Reproduce the lines below verbatim, starting with the first and ending with the line containing "[suggested description]", both included, and nothing beyond that line.

***

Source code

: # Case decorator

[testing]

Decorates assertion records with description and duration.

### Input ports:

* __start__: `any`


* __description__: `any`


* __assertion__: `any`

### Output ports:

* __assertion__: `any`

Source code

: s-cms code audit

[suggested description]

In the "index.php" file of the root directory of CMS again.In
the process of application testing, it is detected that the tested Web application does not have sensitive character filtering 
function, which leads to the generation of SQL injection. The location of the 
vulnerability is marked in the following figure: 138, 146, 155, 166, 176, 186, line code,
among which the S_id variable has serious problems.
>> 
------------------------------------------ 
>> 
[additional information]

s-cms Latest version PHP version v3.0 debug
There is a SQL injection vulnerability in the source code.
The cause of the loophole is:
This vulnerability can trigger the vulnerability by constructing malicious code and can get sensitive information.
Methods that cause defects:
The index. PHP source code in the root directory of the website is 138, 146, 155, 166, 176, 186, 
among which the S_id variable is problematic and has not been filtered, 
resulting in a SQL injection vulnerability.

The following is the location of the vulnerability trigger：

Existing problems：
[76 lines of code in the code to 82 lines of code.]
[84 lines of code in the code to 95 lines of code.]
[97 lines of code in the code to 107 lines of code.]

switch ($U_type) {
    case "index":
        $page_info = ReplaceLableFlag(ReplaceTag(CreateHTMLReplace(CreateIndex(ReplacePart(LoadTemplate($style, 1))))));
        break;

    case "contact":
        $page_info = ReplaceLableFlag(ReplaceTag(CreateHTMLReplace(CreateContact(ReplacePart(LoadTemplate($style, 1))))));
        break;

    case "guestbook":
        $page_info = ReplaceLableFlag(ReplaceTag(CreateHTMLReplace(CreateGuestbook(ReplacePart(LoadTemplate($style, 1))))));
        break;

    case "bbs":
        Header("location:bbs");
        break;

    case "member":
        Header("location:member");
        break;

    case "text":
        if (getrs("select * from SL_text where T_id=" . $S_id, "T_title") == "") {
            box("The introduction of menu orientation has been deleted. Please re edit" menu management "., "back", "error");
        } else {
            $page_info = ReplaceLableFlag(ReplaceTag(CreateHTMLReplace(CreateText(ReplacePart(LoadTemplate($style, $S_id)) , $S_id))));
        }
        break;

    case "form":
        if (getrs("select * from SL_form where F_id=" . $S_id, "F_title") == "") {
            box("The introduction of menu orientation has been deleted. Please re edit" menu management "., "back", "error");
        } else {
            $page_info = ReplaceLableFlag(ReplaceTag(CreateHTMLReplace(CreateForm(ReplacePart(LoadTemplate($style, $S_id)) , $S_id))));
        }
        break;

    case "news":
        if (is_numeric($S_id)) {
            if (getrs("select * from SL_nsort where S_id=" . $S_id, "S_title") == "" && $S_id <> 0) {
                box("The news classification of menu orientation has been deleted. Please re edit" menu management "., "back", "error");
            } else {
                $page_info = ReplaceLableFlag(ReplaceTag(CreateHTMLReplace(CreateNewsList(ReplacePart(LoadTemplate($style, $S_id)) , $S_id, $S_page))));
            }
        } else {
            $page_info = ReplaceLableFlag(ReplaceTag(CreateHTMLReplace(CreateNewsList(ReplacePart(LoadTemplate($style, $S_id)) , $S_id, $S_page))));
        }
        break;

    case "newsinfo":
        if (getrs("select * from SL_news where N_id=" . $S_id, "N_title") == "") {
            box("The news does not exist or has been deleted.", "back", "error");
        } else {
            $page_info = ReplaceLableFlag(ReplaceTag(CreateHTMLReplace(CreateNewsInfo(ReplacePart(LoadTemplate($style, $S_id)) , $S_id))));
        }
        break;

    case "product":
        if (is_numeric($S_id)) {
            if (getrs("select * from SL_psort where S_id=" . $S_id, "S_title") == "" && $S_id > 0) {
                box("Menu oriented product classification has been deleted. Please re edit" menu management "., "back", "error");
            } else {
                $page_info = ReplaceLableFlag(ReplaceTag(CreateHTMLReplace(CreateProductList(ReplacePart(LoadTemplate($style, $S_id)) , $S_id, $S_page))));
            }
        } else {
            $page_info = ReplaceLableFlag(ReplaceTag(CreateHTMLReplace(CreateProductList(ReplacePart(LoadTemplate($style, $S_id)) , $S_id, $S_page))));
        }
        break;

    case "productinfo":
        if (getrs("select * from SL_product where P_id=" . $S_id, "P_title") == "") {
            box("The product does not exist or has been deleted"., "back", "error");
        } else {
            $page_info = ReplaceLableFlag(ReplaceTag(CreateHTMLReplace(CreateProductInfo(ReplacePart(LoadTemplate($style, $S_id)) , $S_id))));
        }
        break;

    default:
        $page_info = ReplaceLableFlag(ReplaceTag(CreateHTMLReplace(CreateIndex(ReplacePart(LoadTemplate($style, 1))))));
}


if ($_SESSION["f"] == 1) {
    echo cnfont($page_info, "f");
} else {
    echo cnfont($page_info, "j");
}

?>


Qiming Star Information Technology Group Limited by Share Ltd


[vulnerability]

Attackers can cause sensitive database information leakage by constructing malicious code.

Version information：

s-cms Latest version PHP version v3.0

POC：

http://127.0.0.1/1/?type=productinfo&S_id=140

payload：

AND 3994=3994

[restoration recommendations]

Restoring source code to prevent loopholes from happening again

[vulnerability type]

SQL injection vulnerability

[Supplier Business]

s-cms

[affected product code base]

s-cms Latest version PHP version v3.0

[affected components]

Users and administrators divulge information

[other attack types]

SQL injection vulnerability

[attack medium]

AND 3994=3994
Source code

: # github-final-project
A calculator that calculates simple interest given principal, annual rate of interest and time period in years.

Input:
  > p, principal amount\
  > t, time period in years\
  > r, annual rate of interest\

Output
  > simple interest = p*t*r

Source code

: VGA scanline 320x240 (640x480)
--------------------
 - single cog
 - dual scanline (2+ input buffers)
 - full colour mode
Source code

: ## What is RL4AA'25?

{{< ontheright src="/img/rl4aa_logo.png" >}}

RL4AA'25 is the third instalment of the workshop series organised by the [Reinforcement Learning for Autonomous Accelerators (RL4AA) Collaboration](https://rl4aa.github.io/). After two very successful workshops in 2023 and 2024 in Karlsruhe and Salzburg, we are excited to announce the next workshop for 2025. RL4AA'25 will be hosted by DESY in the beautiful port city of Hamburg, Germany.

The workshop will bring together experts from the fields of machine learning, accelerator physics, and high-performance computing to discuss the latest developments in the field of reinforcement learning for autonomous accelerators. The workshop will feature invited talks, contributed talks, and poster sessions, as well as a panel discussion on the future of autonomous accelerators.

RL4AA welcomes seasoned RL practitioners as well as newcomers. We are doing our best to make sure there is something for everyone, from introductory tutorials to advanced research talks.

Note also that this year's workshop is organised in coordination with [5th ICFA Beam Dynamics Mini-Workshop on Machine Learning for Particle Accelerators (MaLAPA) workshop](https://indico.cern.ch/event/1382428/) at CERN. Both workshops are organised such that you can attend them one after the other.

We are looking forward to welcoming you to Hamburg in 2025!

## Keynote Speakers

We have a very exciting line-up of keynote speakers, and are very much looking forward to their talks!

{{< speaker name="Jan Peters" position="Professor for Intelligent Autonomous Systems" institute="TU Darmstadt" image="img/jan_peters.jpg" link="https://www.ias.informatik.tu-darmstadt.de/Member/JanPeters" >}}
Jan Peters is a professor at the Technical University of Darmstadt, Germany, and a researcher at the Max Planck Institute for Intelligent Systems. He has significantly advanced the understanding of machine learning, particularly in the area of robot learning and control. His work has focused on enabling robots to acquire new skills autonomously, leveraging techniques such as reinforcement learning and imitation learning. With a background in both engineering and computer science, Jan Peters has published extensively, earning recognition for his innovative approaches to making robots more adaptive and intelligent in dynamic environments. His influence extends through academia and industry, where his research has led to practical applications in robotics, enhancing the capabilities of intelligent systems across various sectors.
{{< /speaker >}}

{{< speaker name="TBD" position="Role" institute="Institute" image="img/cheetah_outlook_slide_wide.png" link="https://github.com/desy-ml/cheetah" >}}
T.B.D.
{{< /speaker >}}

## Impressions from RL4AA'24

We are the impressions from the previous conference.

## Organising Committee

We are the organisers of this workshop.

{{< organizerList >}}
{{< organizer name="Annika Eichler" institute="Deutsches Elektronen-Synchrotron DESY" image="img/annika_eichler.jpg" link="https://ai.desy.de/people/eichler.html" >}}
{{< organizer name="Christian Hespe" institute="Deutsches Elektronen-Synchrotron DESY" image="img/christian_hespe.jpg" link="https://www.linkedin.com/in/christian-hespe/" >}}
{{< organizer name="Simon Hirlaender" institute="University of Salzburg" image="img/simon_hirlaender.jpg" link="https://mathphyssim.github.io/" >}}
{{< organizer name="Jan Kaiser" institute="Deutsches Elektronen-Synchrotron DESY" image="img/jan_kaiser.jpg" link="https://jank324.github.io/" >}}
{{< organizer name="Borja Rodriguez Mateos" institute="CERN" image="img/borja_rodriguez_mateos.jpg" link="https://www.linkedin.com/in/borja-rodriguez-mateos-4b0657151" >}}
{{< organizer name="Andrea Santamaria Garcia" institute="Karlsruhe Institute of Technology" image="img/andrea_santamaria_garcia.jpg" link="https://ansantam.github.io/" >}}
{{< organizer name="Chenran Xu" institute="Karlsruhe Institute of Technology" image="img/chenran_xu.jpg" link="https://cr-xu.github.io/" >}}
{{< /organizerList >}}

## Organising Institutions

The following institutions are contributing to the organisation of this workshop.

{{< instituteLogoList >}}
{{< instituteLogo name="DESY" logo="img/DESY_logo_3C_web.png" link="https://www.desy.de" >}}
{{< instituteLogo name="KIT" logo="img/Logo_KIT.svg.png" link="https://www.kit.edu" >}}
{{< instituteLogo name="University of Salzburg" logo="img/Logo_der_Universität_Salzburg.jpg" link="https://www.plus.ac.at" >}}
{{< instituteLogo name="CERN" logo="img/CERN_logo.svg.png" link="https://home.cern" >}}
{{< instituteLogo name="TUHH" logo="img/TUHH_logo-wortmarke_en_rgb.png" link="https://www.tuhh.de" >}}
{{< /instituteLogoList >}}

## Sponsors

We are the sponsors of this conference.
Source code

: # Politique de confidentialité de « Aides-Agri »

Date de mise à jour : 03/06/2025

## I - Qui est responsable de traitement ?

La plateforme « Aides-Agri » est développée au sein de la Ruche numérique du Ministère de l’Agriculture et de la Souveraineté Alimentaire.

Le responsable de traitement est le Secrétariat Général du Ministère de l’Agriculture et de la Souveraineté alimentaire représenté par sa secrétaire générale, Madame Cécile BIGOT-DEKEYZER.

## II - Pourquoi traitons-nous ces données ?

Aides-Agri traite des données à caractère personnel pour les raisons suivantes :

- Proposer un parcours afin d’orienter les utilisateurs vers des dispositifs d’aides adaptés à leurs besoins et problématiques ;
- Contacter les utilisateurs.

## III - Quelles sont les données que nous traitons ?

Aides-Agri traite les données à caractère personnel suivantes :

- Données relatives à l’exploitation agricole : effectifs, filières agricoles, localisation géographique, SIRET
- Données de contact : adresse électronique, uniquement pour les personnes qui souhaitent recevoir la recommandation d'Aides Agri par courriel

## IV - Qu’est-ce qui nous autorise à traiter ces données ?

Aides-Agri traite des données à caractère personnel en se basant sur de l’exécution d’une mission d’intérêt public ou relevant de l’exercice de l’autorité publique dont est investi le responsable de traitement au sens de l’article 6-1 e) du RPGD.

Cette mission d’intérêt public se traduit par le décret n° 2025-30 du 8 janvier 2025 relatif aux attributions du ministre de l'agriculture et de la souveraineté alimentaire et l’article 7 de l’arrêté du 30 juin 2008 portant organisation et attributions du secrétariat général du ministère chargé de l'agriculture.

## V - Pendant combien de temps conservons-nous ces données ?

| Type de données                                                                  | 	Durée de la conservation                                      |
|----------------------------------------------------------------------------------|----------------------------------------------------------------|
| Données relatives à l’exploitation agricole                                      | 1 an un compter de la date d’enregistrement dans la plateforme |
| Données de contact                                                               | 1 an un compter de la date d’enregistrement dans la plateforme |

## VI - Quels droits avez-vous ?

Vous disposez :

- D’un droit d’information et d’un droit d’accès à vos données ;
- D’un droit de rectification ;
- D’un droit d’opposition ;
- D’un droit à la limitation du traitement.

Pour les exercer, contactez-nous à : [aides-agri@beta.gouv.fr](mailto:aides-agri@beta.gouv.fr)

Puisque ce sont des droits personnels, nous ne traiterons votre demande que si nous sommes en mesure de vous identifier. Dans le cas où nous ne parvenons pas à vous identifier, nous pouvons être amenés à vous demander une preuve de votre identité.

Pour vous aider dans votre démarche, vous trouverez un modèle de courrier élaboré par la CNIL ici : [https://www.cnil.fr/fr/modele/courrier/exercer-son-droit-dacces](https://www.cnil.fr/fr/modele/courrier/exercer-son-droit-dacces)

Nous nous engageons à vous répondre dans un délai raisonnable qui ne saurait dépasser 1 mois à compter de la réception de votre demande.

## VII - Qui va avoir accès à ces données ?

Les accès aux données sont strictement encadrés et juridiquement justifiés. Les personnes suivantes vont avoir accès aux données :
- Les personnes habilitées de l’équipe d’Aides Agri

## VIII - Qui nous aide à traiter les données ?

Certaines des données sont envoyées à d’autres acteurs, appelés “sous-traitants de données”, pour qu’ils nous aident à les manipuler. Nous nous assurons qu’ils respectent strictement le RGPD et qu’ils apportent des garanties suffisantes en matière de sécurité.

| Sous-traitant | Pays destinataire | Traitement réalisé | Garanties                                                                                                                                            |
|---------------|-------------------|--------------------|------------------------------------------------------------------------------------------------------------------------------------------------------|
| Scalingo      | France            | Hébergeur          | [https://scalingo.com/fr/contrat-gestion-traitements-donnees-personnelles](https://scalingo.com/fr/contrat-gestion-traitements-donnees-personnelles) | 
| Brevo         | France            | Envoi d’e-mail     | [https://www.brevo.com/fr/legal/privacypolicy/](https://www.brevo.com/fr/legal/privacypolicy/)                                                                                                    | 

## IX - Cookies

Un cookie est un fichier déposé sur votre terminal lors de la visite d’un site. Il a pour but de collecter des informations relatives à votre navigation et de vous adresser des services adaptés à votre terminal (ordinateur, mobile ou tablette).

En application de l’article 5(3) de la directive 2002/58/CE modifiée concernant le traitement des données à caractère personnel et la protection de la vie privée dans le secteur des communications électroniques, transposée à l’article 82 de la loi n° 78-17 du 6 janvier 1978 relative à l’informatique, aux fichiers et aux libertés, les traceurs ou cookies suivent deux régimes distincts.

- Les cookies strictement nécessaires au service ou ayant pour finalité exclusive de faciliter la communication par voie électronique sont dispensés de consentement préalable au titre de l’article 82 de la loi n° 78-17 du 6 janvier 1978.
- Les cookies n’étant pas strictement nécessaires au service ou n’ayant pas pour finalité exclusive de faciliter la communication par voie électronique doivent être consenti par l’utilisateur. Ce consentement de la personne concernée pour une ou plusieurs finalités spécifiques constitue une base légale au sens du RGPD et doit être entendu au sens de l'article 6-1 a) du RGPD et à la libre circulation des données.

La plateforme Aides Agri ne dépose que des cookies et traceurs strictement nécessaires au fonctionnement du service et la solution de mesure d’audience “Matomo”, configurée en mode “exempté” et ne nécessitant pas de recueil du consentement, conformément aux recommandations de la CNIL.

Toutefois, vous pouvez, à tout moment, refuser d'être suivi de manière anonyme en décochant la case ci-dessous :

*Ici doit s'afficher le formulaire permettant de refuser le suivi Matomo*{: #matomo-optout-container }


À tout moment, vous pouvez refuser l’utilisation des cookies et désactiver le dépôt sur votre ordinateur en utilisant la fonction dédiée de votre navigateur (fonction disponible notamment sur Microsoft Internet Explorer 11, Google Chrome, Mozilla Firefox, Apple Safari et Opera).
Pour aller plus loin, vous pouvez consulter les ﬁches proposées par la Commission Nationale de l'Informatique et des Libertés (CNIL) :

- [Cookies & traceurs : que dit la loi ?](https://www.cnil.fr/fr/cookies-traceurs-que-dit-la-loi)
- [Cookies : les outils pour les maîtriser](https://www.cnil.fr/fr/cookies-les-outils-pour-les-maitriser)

***

ANSWER SPACE ::
Source code

: # Case decorator

[testing]

Decorates assertion records with description and duration.

### Input ports:

* __start__: `any`


* __description__: `any`


* __assertion__: `any`

### Output ports:

* __assertion__: `any`

Source code

: s-cms code audit

[suggested description]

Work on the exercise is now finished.